READING TEXT:
Updating beliefs after seeing evidence: this process is at the heart of Bayesian statistics
numtrials <- 50000
numcoins <- 20
fairP <- 0.5
biasedP <- 0.75
val <- 14
#flip 50,000 fair coins 20 times
X <- rbinom(numtrials, numcoins, fairP )
#do the same with a biased coin
Y <- rbinom(numtrials, numcoins, biasedP )
df <- data.frame( 'X' = X, 'Y' = Y ) %>%
mutate( condX = X == val,
condY = Y == val )
Xhist <- df %>% ggplot( aes( x = X, fill = condX ) ) +
geom_histogram( binwidth = 1 ) +
scale_fill_manual( values = c( 'blue','red')) +
xlim( c( 1,numcoins ) )
Yhist <- df %>% ggplot( aes( x = Y, fill = condY ) ) +
geom_histogram( binwidth = 1) +
scale_fill_manual( values = c( 'blue','red')) +
xlim( c( 1,numcoins ) )
grid.arrange( Xhist, Yhist, ncol = 1 )
## Warning: Removed 4 rows containing missing values (geom_bar).
## Warning: Removed 4 rows containing missing values (geom_bar).
What is the probability of getting 14 heads with the fair and biased coin?
p14fair <- dbinom( val, numcoins, fairP )
p14biased <- dbinom( val, numcoins, biasedP )
#results for simulation
p14fexp <- sum( X == val )/numtrials
p14bexp <- sum( Y == val )/numtrials
res <-paste( 'True Prop fair coin:', p14fair,
'\nTrue Prop biased coin:', p14biased,
'\nSimulated Prob fair coin:', p14fexp,
'\nSimulated Prob biased coin:', p14bexp)
cat( res )

TASK REQUIREMENTS:
1) Copy from the coin-flip text the passage that begins at the words "#do the same" and stops after the words "Yhist, ncol = 1 )".
2) List every variable in the coin-flip text that is assigned a plain number, along with that number.
3) Write what comes next in the coin-flip text, starting after its final line.

DATASET CONTENT:

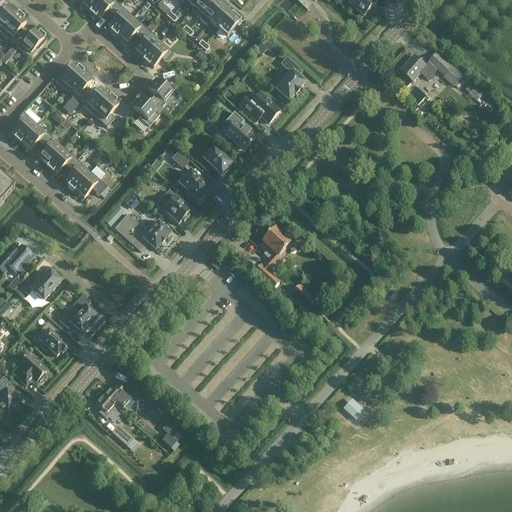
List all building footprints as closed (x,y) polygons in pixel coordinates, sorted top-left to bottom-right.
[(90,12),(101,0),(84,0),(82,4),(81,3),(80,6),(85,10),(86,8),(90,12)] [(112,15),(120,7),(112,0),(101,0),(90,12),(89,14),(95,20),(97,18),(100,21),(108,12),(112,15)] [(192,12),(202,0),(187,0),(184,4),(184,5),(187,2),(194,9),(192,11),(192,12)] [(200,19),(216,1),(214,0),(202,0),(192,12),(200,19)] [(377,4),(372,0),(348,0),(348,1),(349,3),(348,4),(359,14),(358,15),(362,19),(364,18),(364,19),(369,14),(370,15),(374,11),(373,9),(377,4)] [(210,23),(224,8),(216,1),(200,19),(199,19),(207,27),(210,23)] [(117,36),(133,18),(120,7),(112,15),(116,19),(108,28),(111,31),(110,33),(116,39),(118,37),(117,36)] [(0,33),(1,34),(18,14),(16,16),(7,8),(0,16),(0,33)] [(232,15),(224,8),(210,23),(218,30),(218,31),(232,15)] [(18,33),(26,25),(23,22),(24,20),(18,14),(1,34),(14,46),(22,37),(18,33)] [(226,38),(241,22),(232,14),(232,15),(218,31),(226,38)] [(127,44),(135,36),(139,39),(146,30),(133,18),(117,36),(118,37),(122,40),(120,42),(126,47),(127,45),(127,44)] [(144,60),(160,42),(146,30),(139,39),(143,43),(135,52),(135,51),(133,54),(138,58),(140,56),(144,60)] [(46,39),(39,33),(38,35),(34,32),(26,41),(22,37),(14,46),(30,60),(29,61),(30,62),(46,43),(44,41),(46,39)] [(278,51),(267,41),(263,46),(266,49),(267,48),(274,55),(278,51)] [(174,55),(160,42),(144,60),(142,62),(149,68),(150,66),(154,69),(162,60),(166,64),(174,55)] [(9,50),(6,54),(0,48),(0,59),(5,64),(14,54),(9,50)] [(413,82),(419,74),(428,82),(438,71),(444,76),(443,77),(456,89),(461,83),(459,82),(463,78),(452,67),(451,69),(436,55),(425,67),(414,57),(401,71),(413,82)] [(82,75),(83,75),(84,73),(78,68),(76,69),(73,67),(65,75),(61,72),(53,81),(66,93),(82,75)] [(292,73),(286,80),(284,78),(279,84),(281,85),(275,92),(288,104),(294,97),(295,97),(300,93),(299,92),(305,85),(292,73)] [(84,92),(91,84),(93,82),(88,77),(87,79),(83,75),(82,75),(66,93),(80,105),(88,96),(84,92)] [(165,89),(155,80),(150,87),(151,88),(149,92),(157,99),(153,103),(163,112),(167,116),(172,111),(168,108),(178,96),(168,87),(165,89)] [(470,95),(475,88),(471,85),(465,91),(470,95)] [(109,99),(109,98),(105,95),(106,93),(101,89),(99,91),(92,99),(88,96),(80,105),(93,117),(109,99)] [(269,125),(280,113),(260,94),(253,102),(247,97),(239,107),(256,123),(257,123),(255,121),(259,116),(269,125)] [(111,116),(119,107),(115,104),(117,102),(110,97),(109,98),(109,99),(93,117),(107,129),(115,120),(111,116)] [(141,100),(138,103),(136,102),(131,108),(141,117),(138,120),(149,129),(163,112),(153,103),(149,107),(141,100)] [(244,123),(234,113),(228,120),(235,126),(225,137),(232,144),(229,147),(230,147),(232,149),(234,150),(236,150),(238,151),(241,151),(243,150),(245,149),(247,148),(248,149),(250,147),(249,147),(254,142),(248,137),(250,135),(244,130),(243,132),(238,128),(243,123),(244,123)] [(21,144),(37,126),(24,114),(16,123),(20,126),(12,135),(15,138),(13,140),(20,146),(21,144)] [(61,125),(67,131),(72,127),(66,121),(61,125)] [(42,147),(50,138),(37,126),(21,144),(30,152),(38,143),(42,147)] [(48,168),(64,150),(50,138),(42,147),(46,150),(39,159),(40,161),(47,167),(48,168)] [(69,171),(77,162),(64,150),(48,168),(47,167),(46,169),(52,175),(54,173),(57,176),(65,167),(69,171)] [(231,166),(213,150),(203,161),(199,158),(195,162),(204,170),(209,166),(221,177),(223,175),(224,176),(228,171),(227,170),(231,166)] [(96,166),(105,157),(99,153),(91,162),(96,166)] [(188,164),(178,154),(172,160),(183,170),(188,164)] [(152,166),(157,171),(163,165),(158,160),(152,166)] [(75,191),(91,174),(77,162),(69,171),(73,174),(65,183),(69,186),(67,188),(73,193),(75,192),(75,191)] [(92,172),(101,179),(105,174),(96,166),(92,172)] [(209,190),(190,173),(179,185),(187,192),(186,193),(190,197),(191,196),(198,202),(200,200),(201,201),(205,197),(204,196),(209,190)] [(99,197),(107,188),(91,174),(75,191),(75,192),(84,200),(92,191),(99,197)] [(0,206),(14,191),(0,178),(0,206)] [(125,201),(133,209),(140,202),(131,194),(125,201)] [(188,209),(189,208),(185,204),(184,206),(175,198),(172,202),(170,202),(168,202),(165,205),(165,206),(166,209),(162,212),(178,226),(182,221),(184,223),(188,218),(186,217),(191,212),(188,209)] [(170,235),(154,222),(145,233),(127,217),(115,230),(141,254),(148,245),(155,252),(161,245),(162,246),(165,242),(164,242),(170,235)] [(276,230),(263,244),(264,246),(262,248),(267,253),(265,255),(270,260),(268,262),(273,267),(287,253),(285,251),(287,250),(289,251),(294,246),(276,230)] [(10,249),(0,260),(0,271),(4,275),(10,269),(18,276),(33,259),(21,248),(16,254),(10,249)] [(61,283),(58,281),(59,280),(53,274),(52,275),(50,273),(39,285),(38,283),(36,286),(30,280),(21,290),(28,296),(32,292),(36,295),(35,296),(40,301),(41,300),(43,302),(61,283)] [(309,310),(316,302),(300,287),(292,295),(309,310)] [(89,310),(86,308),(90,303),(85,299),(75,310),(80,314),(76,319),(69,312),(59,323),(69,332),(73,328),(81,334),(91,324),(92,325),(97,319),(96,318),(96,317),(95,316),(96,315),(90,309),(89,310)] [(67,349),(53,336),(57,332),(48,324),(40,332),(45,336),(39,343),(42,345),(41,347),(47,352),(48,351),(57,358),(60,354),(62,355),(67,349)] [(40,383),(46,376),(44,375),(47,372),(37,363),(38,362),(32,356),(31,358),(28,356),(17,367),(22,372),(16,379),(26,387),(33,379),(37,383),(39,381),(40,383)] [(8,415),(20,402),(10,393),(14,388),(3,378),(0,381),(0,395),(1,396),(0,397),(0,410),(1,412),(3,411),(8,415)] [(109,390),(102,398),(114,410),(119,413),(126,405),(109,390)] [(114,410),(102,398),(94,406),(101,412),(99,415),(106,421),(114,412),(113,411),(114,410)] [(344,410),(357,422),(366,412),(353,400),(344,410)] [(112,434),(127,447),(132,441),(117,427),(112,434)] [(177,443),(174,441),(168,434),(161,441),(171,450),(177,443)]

ANSWERS PROVIDED:
1)
#do the same with a biased coin
Y <- rbinom(numtrials, numcoins, biasedP )
df <- data.frame( 'X' = X, 'Y' = Y ) %>%
mutate( condX = X == val,
condY = Y == val )
Xhist <- df %>% ggplot( aes( x = X, fill = condX ) ) +
geom_histogram( binwidth = 1 ) +
scale_fill_manual( values = c( 'blue','red')) +
xlim( c( 1,numcoins ) )
Yhist <- df %>% ggplot( aes( x = Y, fill = condY ) ) +
geom_histogram( binwidth = 1) +
scale_fill_manual( values = c( 'blue','red')) +
xlim( c( 1,numcoins ) )
grid.arrange( Xhist, Yhist, ncol = 1 )

2) numtrials (50000), numcoins (20), fairP (0.5), biasedP (0.75), val (14)

3)
## True Prop fair coin: 0.0369644165039063
## True Prop biased coin: 0.168609293214104
## Simulated Prob fair coin: 0.03632
## Simulated Prob biased coin: 0.1707
The biased coin has a much higher probability of a 14heads result than the fair coin. However, it is still possible for the fair coin to have a 14 result, albeit much less likely than the biased coin.
Conditional Probability: What is the probability that the coin is biased given that we get the result of 14 heads? \[\mbox{Pr}(\mbox{ Biased}|14 \mbox{ Heads }) = \frac{\mbox{ # total w/} 14 \mbox{ Heads}}{\mbox{# total w/} 14 \mbox{ Heads} }\]
p14tot <- p14fexp + p14bexp
Pbiased_given_14 <- p14bexp / p14tot
res <- paste0( 'Conditional Probability the coin is biased given 14 heads: ', Pbiased_given_14,
'\nThere is a ', round( Pbiased_given_14*100,2 ), '% chance the coin is biased' )
cat( res,sep = '\n' )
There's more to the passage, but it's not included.